**Passage given**:

** Begin **

2022 National History Challenge Presentation
I would like to start by acknowledging the traditional owners of the land on which we stand, the Ngunnawal people, and their elders past and present.
In doing so I commit the Government, which I am proud to be a part of, to the implementation of the Uluru Statement from the Heart in full.
Thank you to the History Teachers’ Association of Australia for the honour to present these prestigious awards here today.
Can I particularly recognise:
- Catherine Barton, President of the HTAA,
- Elizabeth McGinnis, Chair of the National History Challenge,
- David Murray, National Executive Officer of the National History Challenge,
- Members of Parliament,
- Award Winners, and
- their proud parents.
I love history. If I wasn’t doing this job, I think I would love to be a history teacher.
What a job.
Every day you get to jump in a time machine.
A new place. New people. New stories. New knowledge.
My history teacher did that for me.
His name is Peter Valenti.
And he took me all around the world. From his classroom.
He helped me understand not just what had happened in the past, but what could be in the future.
The power of people to do extraordinarily good and evil things.
And the power we all hold to change our lives, and the lives of others, for the better.
Understanding history also helps us to better understand the world we live in today. Why it is the way it is.

** End **

**What to do**: Write the next part of the speech at the 2022 National History Challenge presentation, picking up after its final sentence. The items that come next are separate material with no connection to the speech.

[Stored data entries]
** Begin **

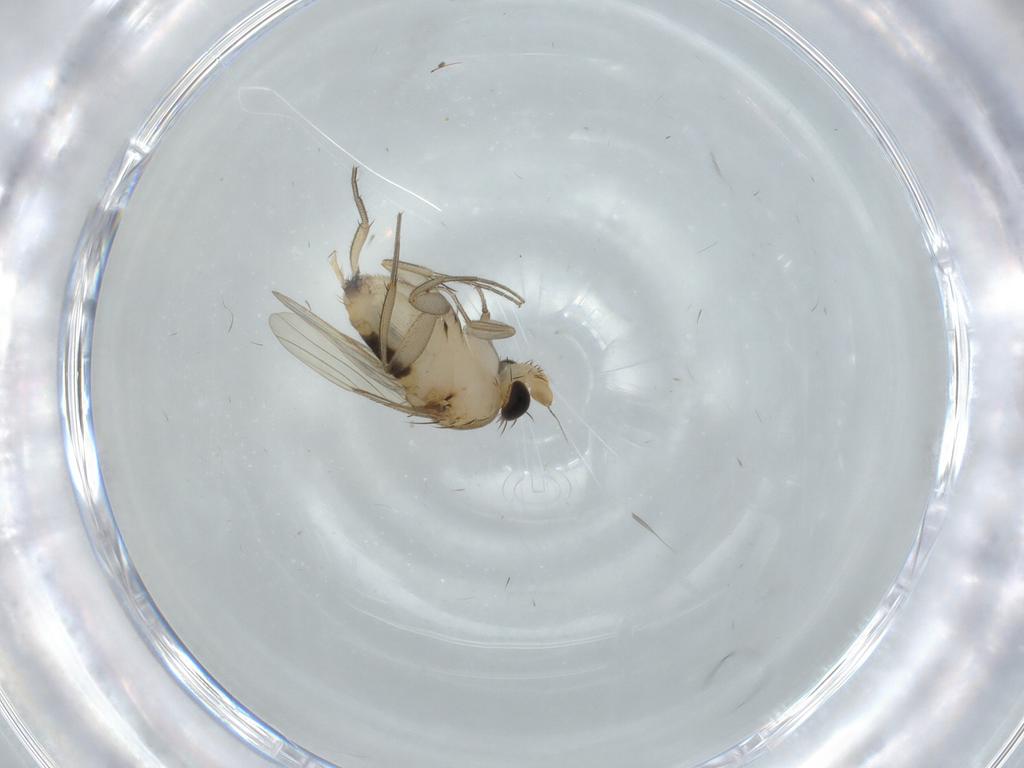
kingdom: Animalia
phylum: Arthropoda
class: Insecta
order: Diptera
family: Phoridae
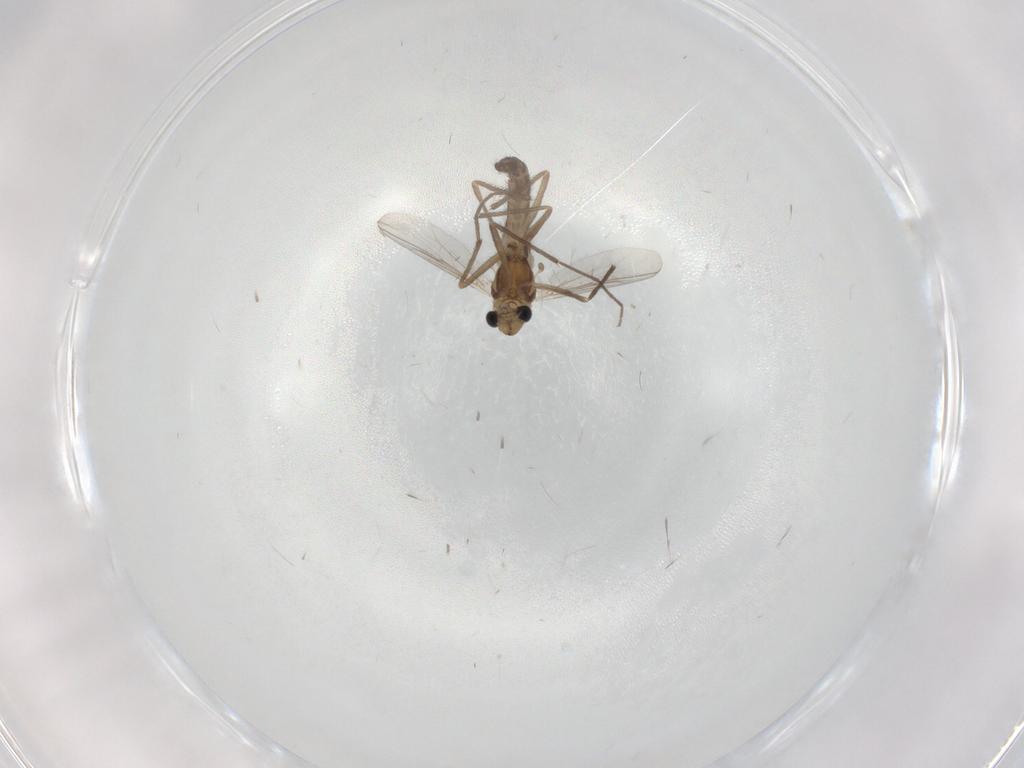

** End **

**In response**:
Everything around us is because of decisions that were made and things that happened in the past.
That’s why I love history so much. Because of what it teaches us – about us.
As Michael Crichton once said:
“If you don’t know history,
then you don’t know anything.
You are a leaf that doesn’t
know it is part of a tree.”
That’s why initiatives like these Awards are so important.
They help give you that knowledge.
They put you in that time machine I talked about.
This year, more than 4,000 students from more than 500 different schools blasted off back in time.
Arlo took us back to the Tiananmen Square Massacre.
Abigail took us to the Port Arthur Massacre.
Elizabeth took us to the Cold War in Africa.
Jolyn took us to World War One.
En-Mei Miao took us to the Berlin Wall.
Elana took us to Bollywood and Nektaria to Eurovision.
Grace taught us about protests.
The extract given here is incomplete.